Um novo partido laico, que conquistou a segunda maior bancada no Parlamento nas eleições de 22 de janeiro, desafia os privilégios do setor ultraortodoxo e exige que os estudantes dos seminários rabínicos prestem serviço militar como os outros cidadãos judeus de Israel. O partido Yesh Atid, liderado pelo ex-apresentador de TV Yair Lapid, tem como bandeira principal o que chama de "carga igual", exigindo que os ultraortodoxos arquem com as obrigações dos cidadãos da mesma forma que os laicos.

O Yesh Atid se opõe à isenção do serviço militar outorgada aos estudantes dos seminários rabínicos e aos amplos subsídios dados pelo governo a dezenas de milhares de ultraortodoxos que se dedicam aos estudos religiosos e não trabalham. Como condição para entrar na coalizão governamental liderada pelo primeiro ministro Binyamin Netanyahu, o novo partido, que obteve 19 (entre 120) cadeiras no Parlamento, exige a implementação do principio da "carga igual".

Já os partidos que representam quase 1 milhão de cidadãos ultraortodoxos – o Shas, com 11 cadeiras, e o Yahadut Hatorah, com 7 cadeiras – afirmam que, se tais propostas forem adotadas pelo governo, o resultado poderá ser uma "cisão do povo".

O porta-voz do partido Yahadut Hatorah, Yerach Tucker, disse ao Terra que "dezenas de milhares de estudantes dos seminários rabínicos estarão dispostos a ir para a prisão se forem obrigados a prestar o serviço militar". "Nós contribuímos para a sociedade estudando a Torá (texto sagrado do Judaismo), isso não é menos importante do que prestar o serviço militar", afirmou, "somos um Exército de estudiosos da Torá e assim contribuímos para preservar o povo de Israel".

Preceitos religiosos

"Seria inconcebível que nos obrigassem a abrir mão de nossa fé, de nossos costumes e de nossos preceitos", disse Tucker, para quem "o Exército não tem infraestrutura para absorver dezenas de milhares de jovens ultraortodoxos".

O fato de que no Exército servem homens e mulheres juntos seria um dos maiores problemas para os jovens ultraortodoxos, que foram educados em comunidades que adotam a separação entre os sexos.
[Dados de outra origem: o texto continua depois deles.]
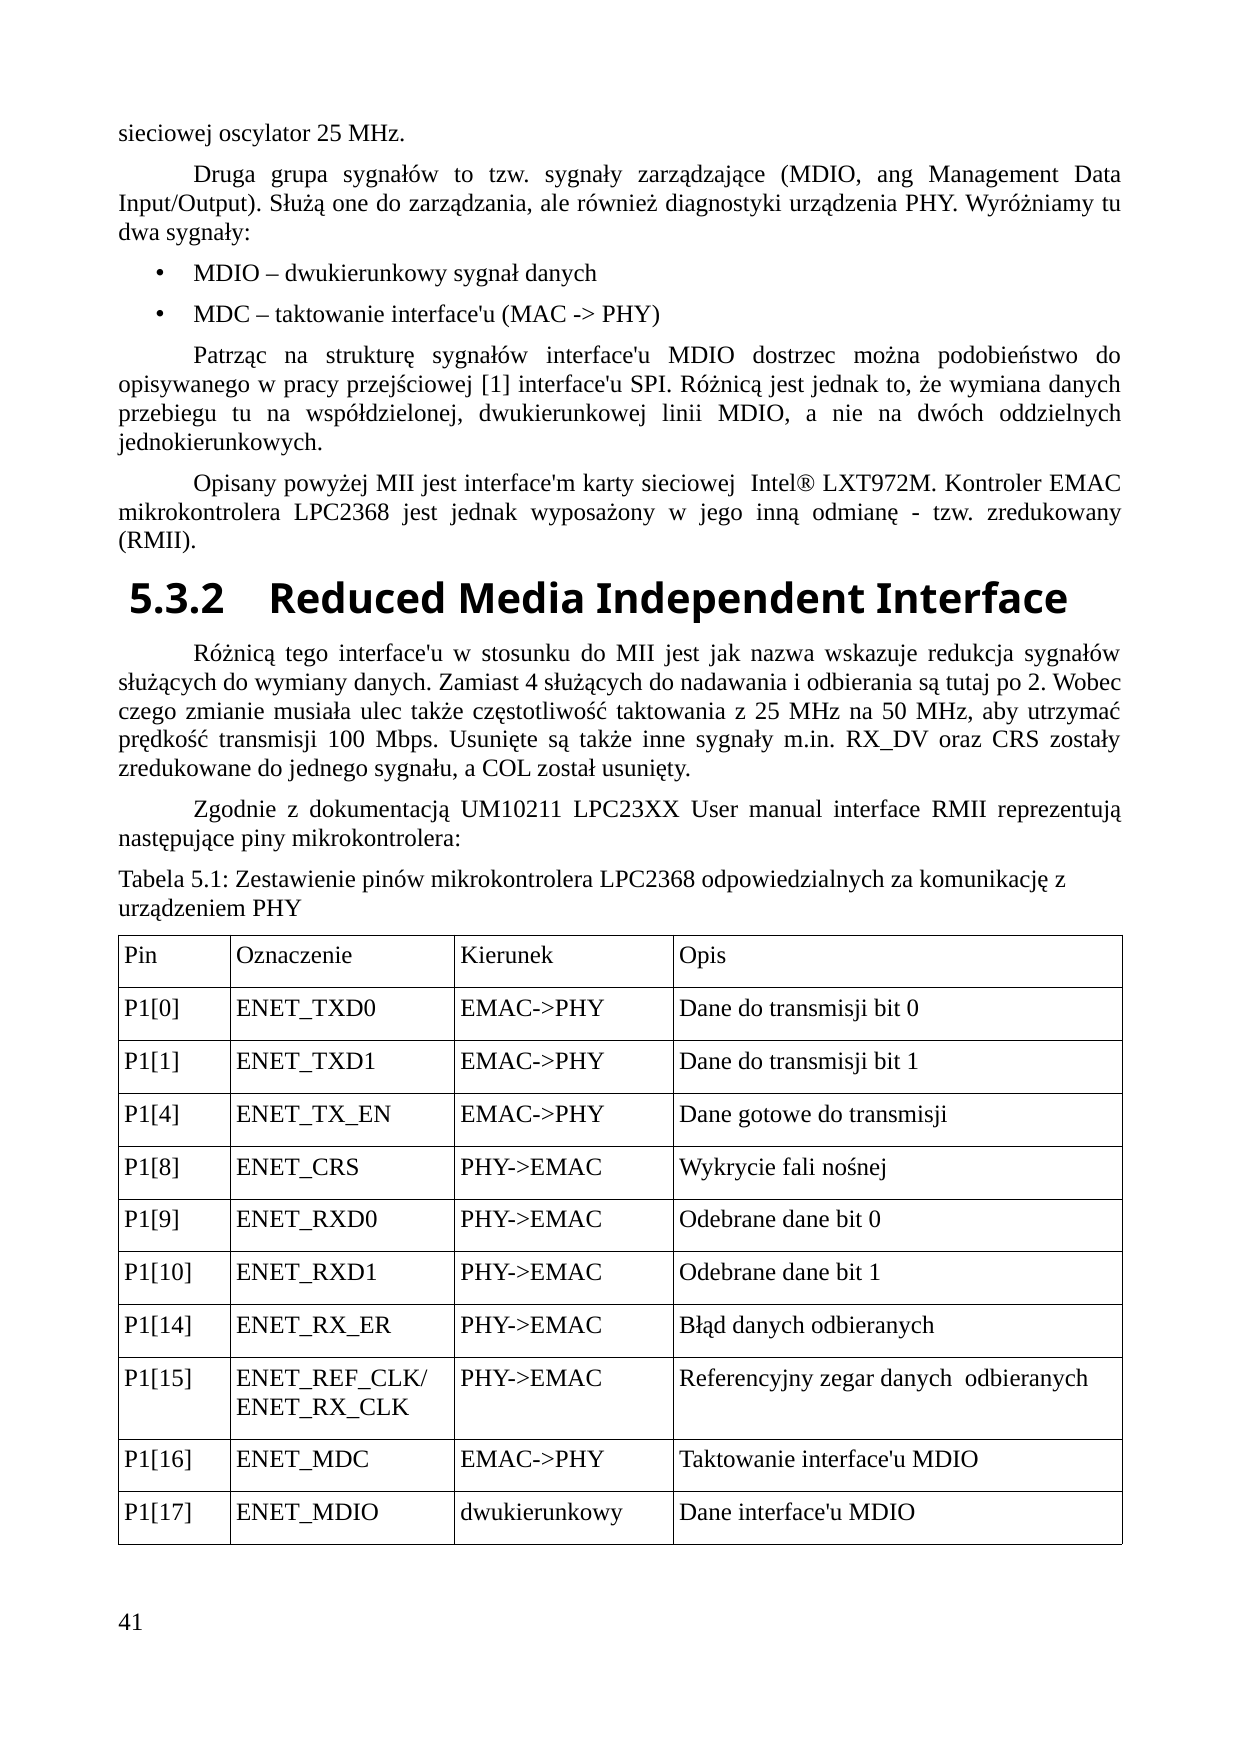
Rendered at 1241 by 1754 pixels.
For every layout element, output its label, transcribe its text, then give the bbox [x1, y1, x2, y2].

table_cell Dane do transmisji bit 0 [674, 988, 1122, 1040]
table_cell Taktowanie interface'u MDIO [674, 1440, 1122, 1491]
table_cell Dane gotowe do transmisji [674, 1094, 1122, 1146]
text Opisany powyżej MII jest interface'm karty sieciowej Intel® LXT972M. Kontroler EMAC mikrokontrolera LPC2368 jest jednak wyposażony w jego inną odmianę - tzw. zredukowany (RMII). [118, 468, 1122, 554]
text sieciowej oscylator 25 MHz. [118, 118, 1122, 147]
table_cell P1[4] [119, 1094, 230, 1146]
table_cell ENET_TX_EN [231, 1094, 454, 1146]
text Różnicą tego interface'u w stosunku do MII jest jak nazwa wskazuje redukcja sygnałów służących do wymiany danych. Zamiast 4 służących do nadawania i odbierania są tutaj po 2. Wobec czego zmianie musiała ulec także częstotliwość taktowania z 25 MHz na 50 MHz, aby utrzymać prędkość transmisji 100 Mbps. Usunięte są także inne sygnały m.in. RX_DV oraz CRS zostały zredukowane do jednego sygnału, a COL został usunięty. [118, 638, 1122, 782]
table_cell PHY->EMAC [455, 1358, 673, 1438]
table_cell Odebrane dane bit 1 [674, 1252, 1122, 1304]
table_cell P1[0] [119, 988, 230, 1040]
table_cell ENET_REF_CLK/ENET_RX_CLK [231, 1358, 454, 1438]
table_cell ENET_TXD1 [231, 1041, 454, 1093]
table_cell PHY->EMAC [455, 1305, 673, 1357]
subtitle Reduced Media Independent Interface [118, 569, 1122, 626]
table_cell ENET_MDIO [231, 1492, 454, 1544]
table_cell P1[1] [119, 1041, 230, 1093]
text Patrząc na strukturę sygnałów interface'u MDIO dostrzec można podobieństwo do opisywanego w pracy przejściowej [1] interface'u SPI. Różnicą jest jednak to, że wymiana danych przebiegu tu na współdzielonej, dwukierunkowej linii MDIO, a nie na dwóch oddzielnych jednokierunkowych. [118, 341, 1122, 456]
table_cell Odebrane dane bit 0 [674, 1200, 1122, 1251]
table_cell P1[14] [119, 1305, 230, 1357]
table_cell EMAC->PHY [455, 1041, 673, 1093]
table_cell PHY->EMAC [455, 1252, 673, 1304]
table_cell P1[17] [119, 1492, 230, 1544]
table_cell P1[16] [119, 1440, 230, 1491]
table_cell PHY->EMAC [455, 1200, 673, 1251]
table_cell P1[9] [119, 1200, 230, 1251]
table_cell PHY->EMAC [455, 1147, 673, 1198]
table_cell ENET_MDC [231, 1440, 454, 1491]
table_cell Dane do transmisji bit 1 [674, 1041, 1122, 1093]
table_cell Błąd danych odbieranych [674, 1305, 1122, 1357]
table_header Pin [119, 936, 230, 987]
table_header Opis [674, 936, 1122, 987]
table_header Kierunek [455, 936, 673, 987]
list MDC – taktowanie interface'u (MAC -> PHY) [156, 299, 1122, 328]
list MDIO – dwukierunkowy sygnał danych [156, 258, 1122, 287]
table_cell ENET_TXD0 [231, 988, 454, 1040]
table_cell Wykrycie fali nośnej [674, 1147, 1122, 1198]
text Tabela 5.1: Zestawienie pinów mikrokontrolera LPC2368 odpowiedzialnych za komunikację z urządzeniem PHY [118, 864, 1122, 922]
table_header Oznaczenie [231, 936, 454, 987]
table_cell ENET_RXD0 [231, 1200, 454, 1251]
table_cell Dane interface'u MDIO [674, 1492, 1122, 1544]
table_cell P1[15] [119, 1358, 230, 1438]
table_cell dwukierunkowy [455, 1492, 673, 1544]
text Druga grupa sygnałów to tzw. sygnały zarządzające (MDIO, ang Management Data Input/Output). Służą one do zarządzania, ale również diagnostyki urządzenia PHY. Wyróżniamy tu dwa sygnały: [118, 159, 1122, 246]
text Zgodnie z dokumentacją UM10211 LPC23XX User manual interface RMII reprezentują następujące piny mikrokontrolera: [118, 794, 1122, 852]
table_cell EMAC->PHY [455, 1094, 673, 1146]
table_cell P1[10] [119, 1252, 230, 1304]
table_cell EMAC->PHY [455, 988, 673, 1040]
table_cell Referencyjny zegar danych odbieranych [674, 1358, 1122, 1438]
table_cell P1[8] [119, 1147, 230, 1198]
table_cell EMAC->PHY [455, 1440, 673, 1491]
table_cell ENET_RXD1 [231, 1252, 454, 1304]
table_cell ENET_CRS [231, 1147, 454, 1198]
table_cell ENET_RX_ER [231, 1305, 454, 1357]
Outro problema seria o preceito da alimentação kasher (segundo os mandamentos da religião judaica) que os ultraortodoxos seguem. Embora a comida no Exército também seja kasher, várias correntes ultraortodoxas consideram que as regras adotadas pelas cozinhas militares não são rígidas o suficiente.

Segundo o partido Yahadut Hatorah, "ninguém tem o direito de determinar quantos estudantes irão estudar Torá".

Base jurídica

A base jurídica para a isenção dos jovens ultraortodoxos do serviço militar foi lançada em 1947, pelo fundador do Estado de Israel, David Ben Gurion. Com o objetivo de obter a legitimação de lideres ultraortodoxos para a fundação do Estado, Ben Gurion se comprometeu a liberar os estudantes dos seminários rabínicos do serviço militar.
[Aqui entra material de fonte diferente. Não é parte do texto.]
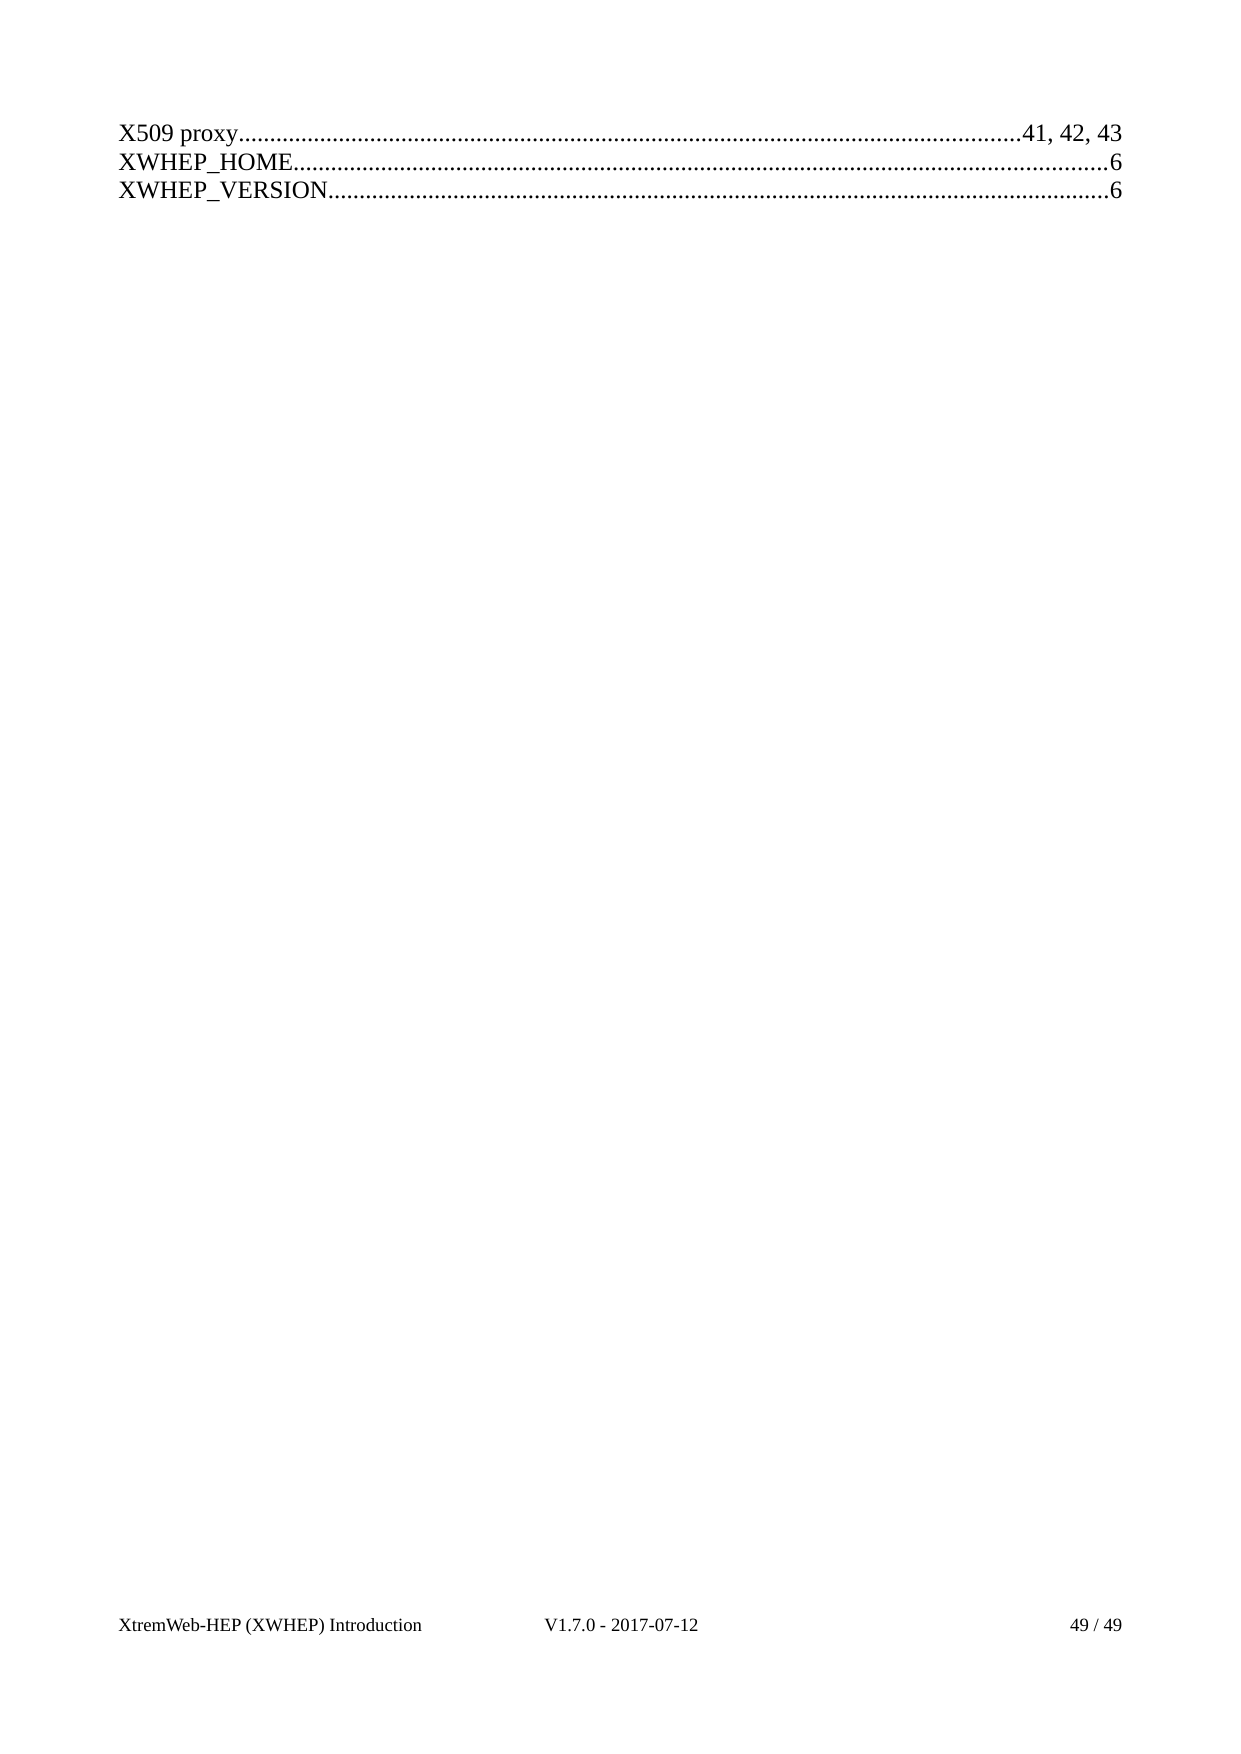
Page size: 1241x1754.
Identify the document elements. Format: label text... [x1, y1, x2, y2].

text X509 proxy 41, 42, 43 [118, 118, 1122, 147]
text XWHEP_VERSION 6 [118, 176, 1122, 204]
text XWHEP_HOME 6 [118, 147, 1122, 176]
Naquela época tratava-se de 400 estudantes. Hoje, o número de isentos ultraortodoxos chega a 60.000, causando um ressentimento entre os laicos, que aos 18 anos são obrigados a se alistar.

O ressentimento dos laicos também decorre do fato que grande parte dos homens ultraortodoxos não participam do mercado de trabalho e dedicam-se integralmente às atividades religiosas. Em muitas famílias ultraortodoxas são as mulheres que trabalham, para que seus maridos possam continuar estudando a Torá.

Subsídios

As instituições ultraortodoxas recebem subsídios do Estado, que também dá um extenso apoio através do ministério do Bem Estar Social, a famílias numerosas como no caso das famílias ultraortodoxas. "Eles (os ultraortodoxos) devem servir o Exército e trabalhar para se sustentar", disse o rabino reformista, Uri Regev, ao Terra.

Regev dirige a ONG Hiddush, que é contra a coerção religiosa e defende os princípios de igualdade e liberdade em todas as questões ligadas à religião. "Aos 18 anos todos devem se alistar e é o Exército que deverá decidir quantos irá recrutar", conta ele. "Aqueles que não prestarem serviço militar deverão prestar serviços nacionais e poderão trabalhar em hospitais, no corpo de bombeiros ou em qualquer outro serviço civil necessário".

No entanto, nem todos os laicos em Israel concordam com o lema da "carga igual". Para o colunista do jornal Ha'aretz, Gideon Levy, trata-se de um "slogan populista, para angariar votos, sem correr risco algum". Levy aponta outras questões, as quais considera mais importantes e urgentes do que a "carga igual", como o conflito com os palestinos, mas são bem mais controversas e espinhosas.